Elle-même peine à récupérer les arrhes versées au traiteur local, insensible à la situation.

Généralement saluées pour avoir su contenir l’épidémie qui a fait 248 morts parmi les 5,4 millions d’habitants, les autorités soulignent la nécessité de ne pas gâcher les sacrifices consentis avec une réouverture précipitée.

« Beaucoup sont tristes et frustrés », a admis la ministre de la Justice, Monica Maeland, chargée de coordonner la lutte contre le Covid-19.

« Nous ne faisons pas cela pour embêter les gens mais parce qu’on doit absolument garder la situation sous contrôle », a-t-elle plaidé.

Seules concessions, la Norvège –hors de l’UE mais membre de l’espace Schengen de libre circulation des personnes– a accepté d’ouvrir ses frontières le 15 juin avec le Danemark, la Finlande et l’Islande.

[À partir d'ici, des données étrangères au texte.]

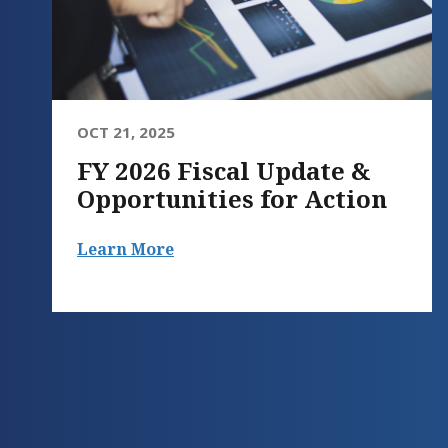
OCT 21, 2025
FY 2026 Fiscal Update &
Opportunities for Action
Learn More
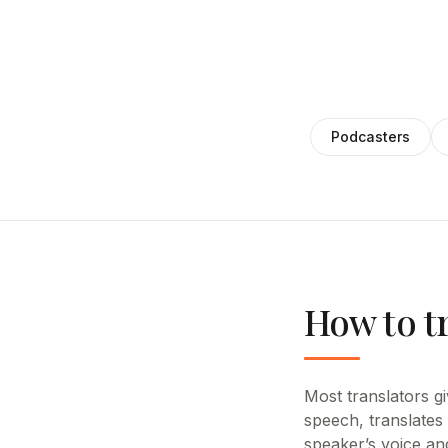
Podcasters
How to t
Most translators giv
speech, translates
speaker’s voice an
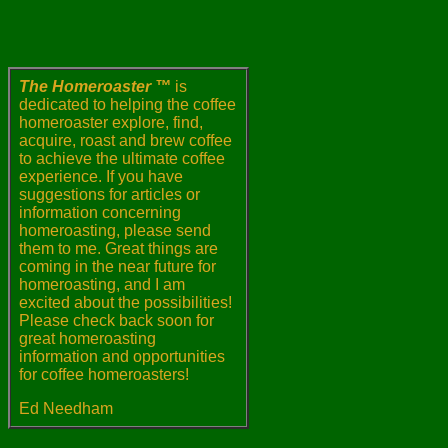
The Homeroaster ™
is
dedicated to helping the coffee
homeroaster explore, find,
acquire, roast and brew coffee
to achieve the ultimate coffee
experience. If you have
suggestions for articles or
information concerning
homeroasting, please send
them to me. Great things are
coming in the near future for
homeroasting, and I am
excited about the possibilities!
Please check back soon for
great homeroasting
information and opportunities
for coffee homeroasters!
Ed Needham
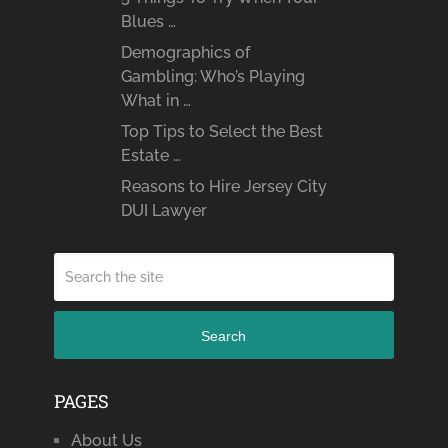
Blues …
Demographics of
Gambling: Who’s Playing
What in …
Top Tips to Select the Best
Estate …
Reasons to Hire Jersey City
DUI Lawyer
Search
PAGES
About Us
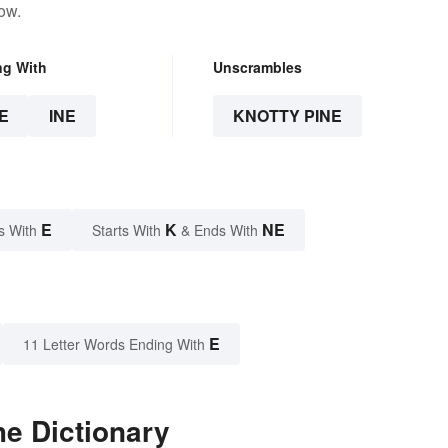
ow.
ng With
Unscrambles
E
INE
KNOTTY PINE
E
K
NE
s With
Starts With
& Ends With
E
11 Letter Words Ending With
he Dictionary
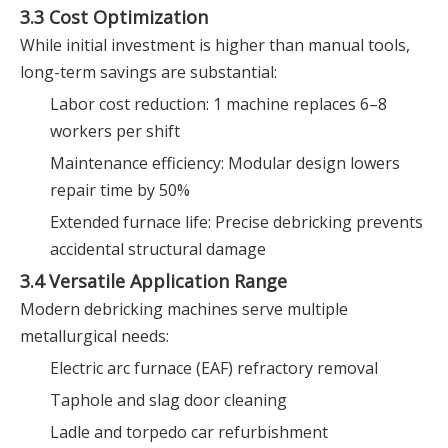
3.3 Cost Optimization
While initial investment is higher than manual tools,
long-term savings are substantial:
Labor cost reduction: 1 machine replaces 6–8
workers per shift
Maintenance efficiency: Modular design lowers
repair time by 50%
Extended furnace life: Precise debricking prevents
accidental structural damage
3.4 Versatile Application Range
Modern debricking machines serve multiple
metallurgical needs:
Electric arc furnace (EAF) refractory removal
Taphole and slag door cleaning
Ladle and torpedo car refurbishment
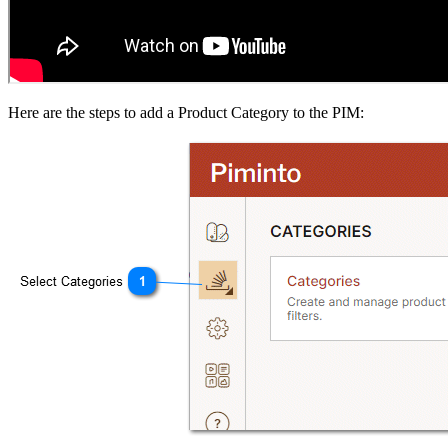
Here are the steps to add a Product Category to the PIM:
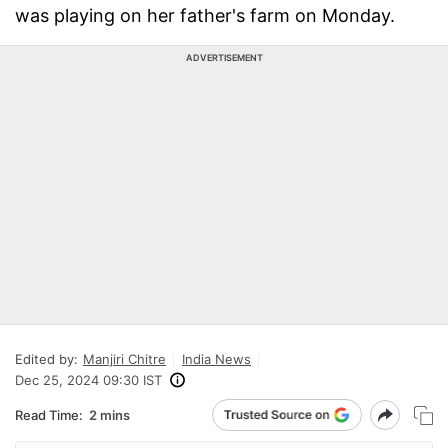
was playing on her father's farm on Monday.
ADVERTISEMENT
Edited by:
Manjiri Chitre
India News
Dec 25, 2024 09:30 IST
Read Time:
2 mins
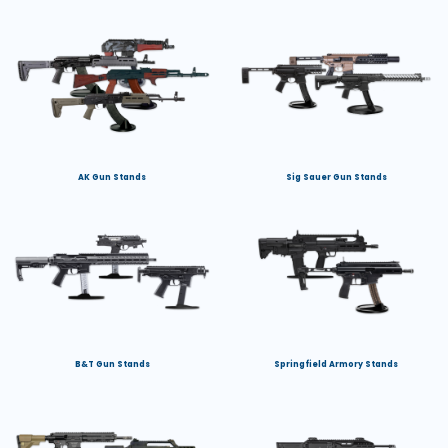
AK Gun Stands
Sig Sauer Gun Stands
B&T Gun Stands
Springfield Armory Stands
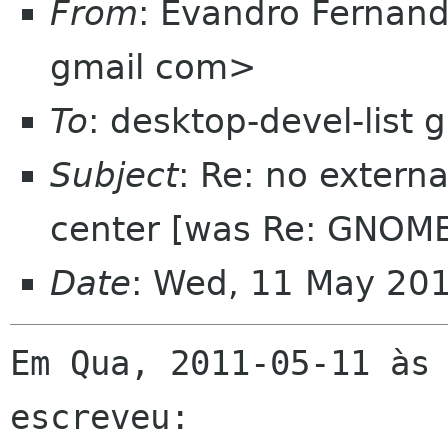
From
: Evandro Fernand
gmail com>
To
: desktop-devel-list
Subject
: Re: no extern
center [was Re: GNOME
Date
: Wed, 11 May 20
Em Qua, 2011-05-11 às 
escreveu:
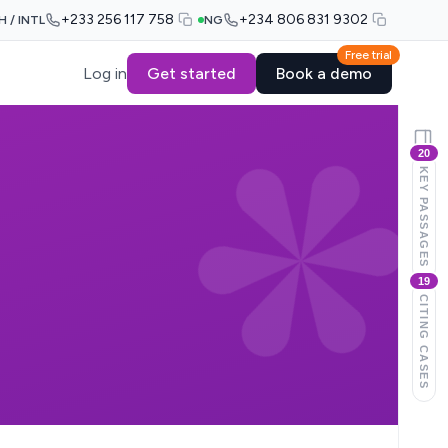
+233 256 117 758
+234 806 831 9302
H / INTL
NG
Free trial
Log in
Get started
Book a demo
20
KEY PASSAGES
19
CITING CASES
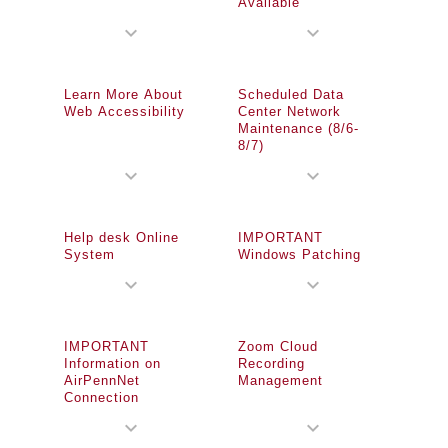
Available
expand_more
expand_more
Learn More About
Scheduled Data
Web Accessibility
Center Network
Maintenance (8/6-
8/7)
expand_more
expand_more
Help desk Online
IMPORTANT
System
Windows Patching
expand_more
expand_more
IMPORTANT
Zoom Cloud
Information on
Recording
AirPennNet
Management
Connection
expand_more
expand_more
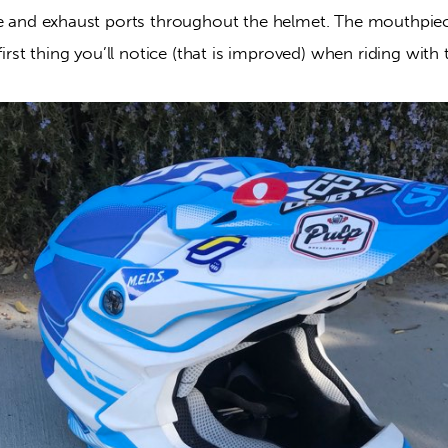
ke and exhaust ports throughout the helmet. The mouthpiec
 first thing you’ll notice (that is improved) when riding with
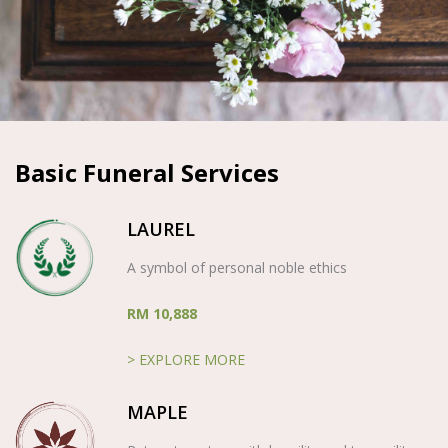
Basic Funeral Services
LAUREL
A symbol of personal noble ethics
RM 10,888
> EXPLORE MORE
MAPLE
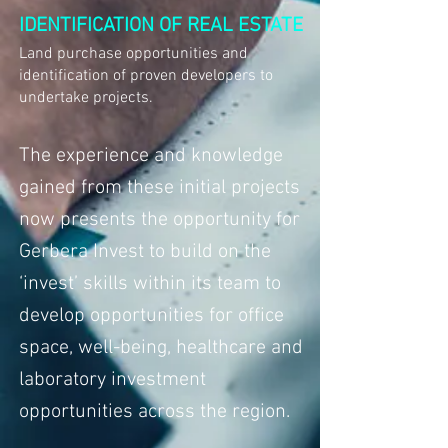
IDENTIFICATION OF REAL ESTATE
Land purchase opportunities and
identification of proven developers to
undertake projects.
The experience and knowledge
gained from these initial projects
now presents the opportunity for
Gerbera Invest to build on the
‘invest’ skills within its team to
develop opportunities for office
space, well-being, healthcare and
laboratory investment
opportunities across the region.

Trois pays qui figurent parmi les rares membres à maintenir d’importantes restrictions à l’entrée des touristes de l’espace Schengen.

Oslo s’est aussi engagé à réfléchir d’ici au 20 juillet à la possibilité de supprimer les barrières avec d’autres pays proches.

La Suède paria

Aux abois, les professionnels du tourisme poussent pour une levée rapide des restrictions avec l’Allemagne, qui fournit près d’un quart des visiteurs étrangers l’été.

« Rouvrir les frontières avec ce pays serait le meilleur des plans de sauvetage pour l’industrie norvégienne du tourisme, sans que cela coûte un sou aux autorités », plaide Per-Arne Tuftin, directeur de l’organisation sectorielle Norsk Reiseliv.

Hormis l’île de Gotland, les voyages vers et depuis la Suède voisine, où la maladie galope toujours du fait d’une approche plus souple, restent fermement déconseillés.

Au grand dam des 12.000 familles norvégiennes qui y possèdent une résidence secondaire mais ne peuvent s’y rendre pour les vacances.

« La plupart des chalets sont isolés dans les bois ou sur la côte, on n’y rencontre personne et on y est donc beaucoup plus en sécurité qu’à Oslo où les plages sont bondées », s’insurge Einar Rudaa, qui a créé un groupe de protestation sur Facebook.

Signe que la colère gronde au sein d’une population traditionnellement à cheval sur les règles, 5,4% des Norvégiens comptent, selon un sondage, ignorer les recommandations officielles cet été et mettre le cap vers une destination déconseillée.